### ASSIGNMENT 1
Reproduce the passage of the Indian Wells virus report from "French 14th seed" down to "vomiting and diarrhea.".
### ASSIGNMENT 2
Carry on the Indian Wells virus report from its final sentence.

### PASSAGE SHOWN
..........

Two more players pulled out of the Indian Wells tennis tournament on Sunday with a virus, prompting Palm Springs area health officials to issue a health warning.
French 14th seed Gael Monfils and American Vania King withdrew from their matches Sunday at the hardcourt tournament. They joined Magdalena Rybarikova, Philipp Kohlschreiber, Andreas Seppi and Bethanie Mattek-Sands, who have all complained of stomach problems.
King said her symptoms included vomiting and diarrhea.
"Just spent one of the worst nights of my life (gruesome details) fever, vomiting, diarrhea … all at the same time … caught a bug from someone," King said on her social networking site Twitter.
Palm Spring's area health officials said players and tennis fans have been getting sick but added it is not limited to the tennis event. They described it as an airborne illness and ruled out food poisoning, which many of the players thought initially might be what was making them sick.
"There is currently a Coachella Valley-wide virus which is resulting in symptoms of nausea and vomiting, fever, and subsequent diarrhea," the statement said. "It is self-limited and lasts between 24 and 48 hours. It is transmitted by air and direct contact and not passed via food.

..........

### INFORMATION SUPPLIED
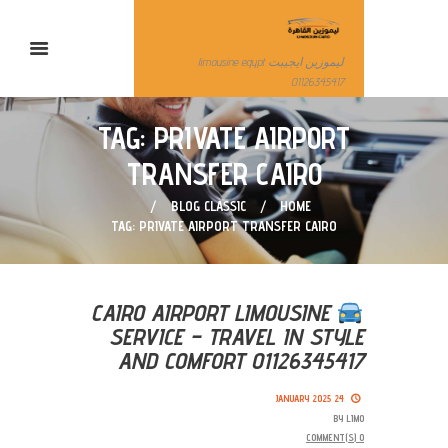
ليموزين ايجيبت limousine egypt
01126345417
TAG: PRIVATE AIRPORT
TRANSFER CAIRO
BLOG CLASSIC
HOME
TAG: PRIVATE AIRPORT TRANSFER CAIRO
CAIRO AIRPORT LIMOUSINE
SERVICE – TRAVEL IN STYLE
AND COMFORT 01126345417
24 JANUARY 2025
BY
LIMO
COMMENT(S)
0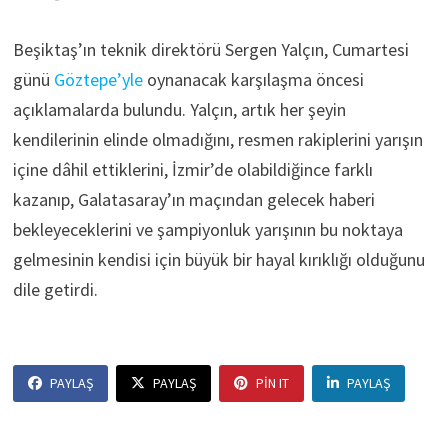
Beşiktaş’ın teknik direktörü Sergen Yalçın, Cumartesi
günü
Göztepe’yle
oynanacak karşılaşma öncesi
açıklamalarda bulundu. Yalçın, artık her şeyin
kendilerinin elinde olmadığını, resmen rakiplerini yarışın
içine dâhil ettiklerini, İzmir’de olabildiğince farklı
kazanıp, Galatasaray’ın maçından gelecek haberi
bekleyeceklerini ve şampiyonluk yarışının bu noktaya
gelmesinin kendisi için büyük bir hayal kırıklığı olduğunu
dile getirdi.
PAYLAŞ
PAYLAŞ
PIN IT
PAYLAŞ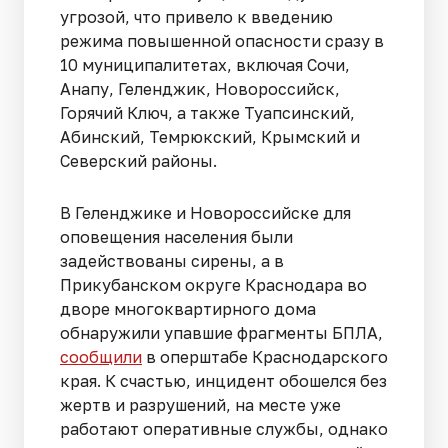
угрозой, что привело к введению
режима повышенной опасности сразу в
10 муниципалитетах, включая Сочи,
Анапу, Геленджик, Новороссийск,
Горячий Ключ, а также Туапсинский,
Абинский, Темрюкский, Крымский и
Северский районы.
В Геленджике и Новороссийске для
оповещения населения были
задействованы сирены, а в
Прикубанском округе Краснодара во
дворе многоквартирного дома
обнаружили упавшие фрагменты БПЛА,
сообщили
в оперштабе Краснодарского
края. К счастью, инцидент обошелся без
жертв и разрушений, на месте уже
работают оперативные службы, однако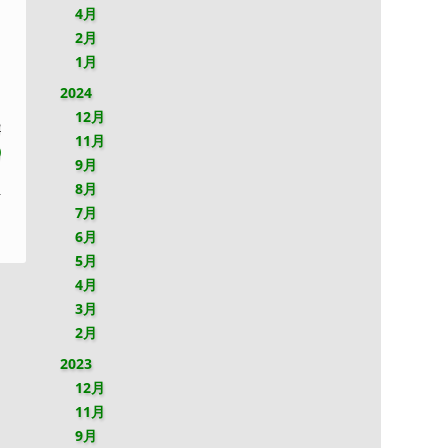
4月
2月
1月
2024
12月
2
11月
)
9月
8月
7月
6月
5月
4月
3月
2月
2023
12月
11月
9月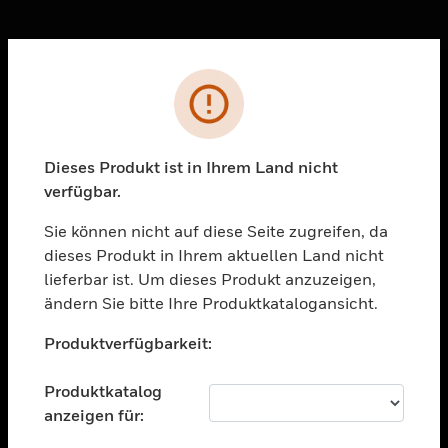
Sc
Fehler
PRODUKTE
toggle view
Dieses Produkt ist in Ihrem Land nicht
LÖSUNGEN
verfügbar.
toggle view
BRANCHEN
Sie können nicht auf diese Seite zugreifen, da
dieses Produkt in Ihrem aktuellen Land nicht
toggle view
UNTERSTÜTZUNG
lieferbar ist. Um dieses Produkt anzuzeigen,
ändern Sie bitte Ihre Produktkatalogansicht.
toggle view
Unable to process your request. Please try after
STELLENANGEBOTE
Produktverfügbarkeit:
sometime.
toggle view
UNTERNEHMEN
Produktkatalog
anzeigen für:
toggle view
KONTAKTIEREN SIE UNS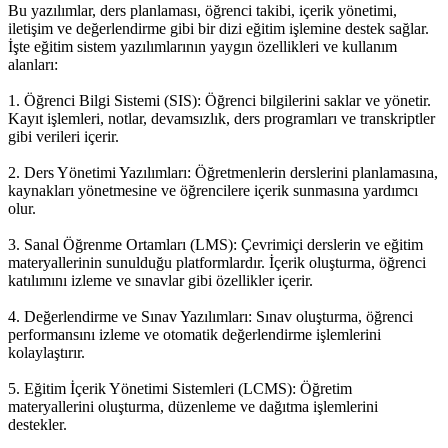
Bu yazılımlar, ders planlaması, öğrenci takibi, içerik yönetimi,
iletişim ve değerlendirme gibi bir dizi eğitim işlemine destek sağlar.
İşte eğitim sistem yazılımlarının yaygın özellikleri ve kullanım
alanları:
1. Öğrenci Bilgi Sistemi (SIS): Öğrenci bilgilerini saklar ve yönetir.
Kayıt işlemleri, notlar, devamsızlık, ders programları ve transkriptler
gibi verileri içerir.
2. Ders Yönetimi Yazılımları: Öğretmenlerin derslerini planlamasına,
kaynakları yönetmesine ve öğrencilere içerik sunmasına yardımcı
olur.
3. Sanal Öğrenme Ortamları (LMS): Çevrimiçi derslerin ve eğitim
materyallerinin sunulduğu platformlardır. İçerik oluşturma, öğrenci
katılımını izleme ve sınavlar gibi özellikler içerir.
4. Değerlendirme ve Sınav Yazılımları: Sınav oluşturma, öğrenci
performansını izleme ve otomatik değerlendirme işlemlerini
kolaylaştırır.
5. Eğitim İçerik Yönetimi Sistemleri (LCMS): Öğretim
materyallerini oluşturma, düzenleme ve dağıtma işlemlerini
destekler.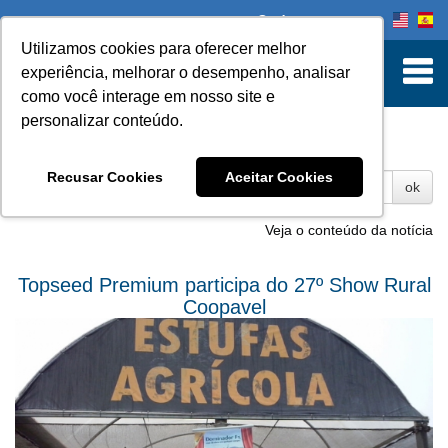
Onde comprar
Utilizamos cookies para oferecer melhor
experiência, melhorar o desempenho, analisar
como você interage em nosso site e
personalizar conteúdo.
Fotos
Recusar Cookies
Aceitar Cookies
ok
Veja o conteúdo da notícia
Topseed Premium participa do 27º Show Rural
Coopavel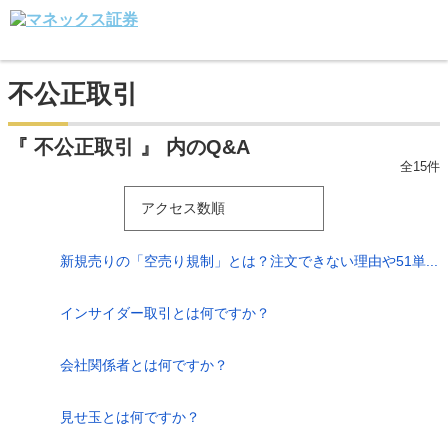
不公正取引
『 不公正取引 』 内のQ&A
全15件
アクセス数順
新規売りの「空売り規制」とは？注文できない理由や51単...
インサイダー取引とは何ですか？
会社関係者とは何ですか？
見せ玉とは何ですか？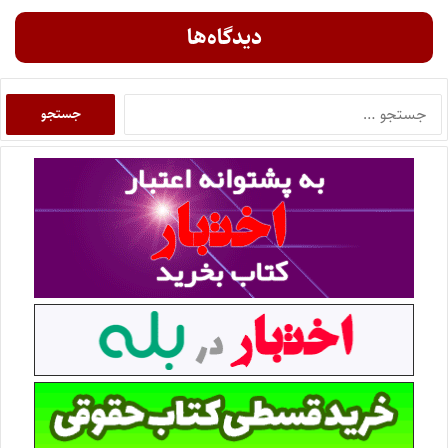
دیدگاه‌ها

..........

### ANSWER SECTION 1
French 14th seed Gael Monfils and American Vania King withdrew from their matches Sunday at the hardcourt tournament. They joined Magdalena Rybarikova, Philipp Kohlschreiber, Andreas Seppi and Bethanie Mattek-Sands, who have all complained of stomach problems.
King said her symptoms included vomiting and diarrhea.

### ANSWER SECTION 2
"Emergency Departments across the valley have seen an increase in patients with these symptoms. At Eisenhower Medical Center, which provides medical support for the BNP Paribas Open, we have seen increases in overall visits to the emergency department by about 15 percent over the past week. We have seen fans and players at the tournament experience these symptoms as well."
King's exit meant that her opponent Angelique Kerber of Germany moved onto the next round.
Monfils was replaced in the men's draw by German lucky loser Bjorn Phau.
American Mattek-Sands did not pull out and opted to continue in doubles and won her latest match with partner Jarmila Gajdosova.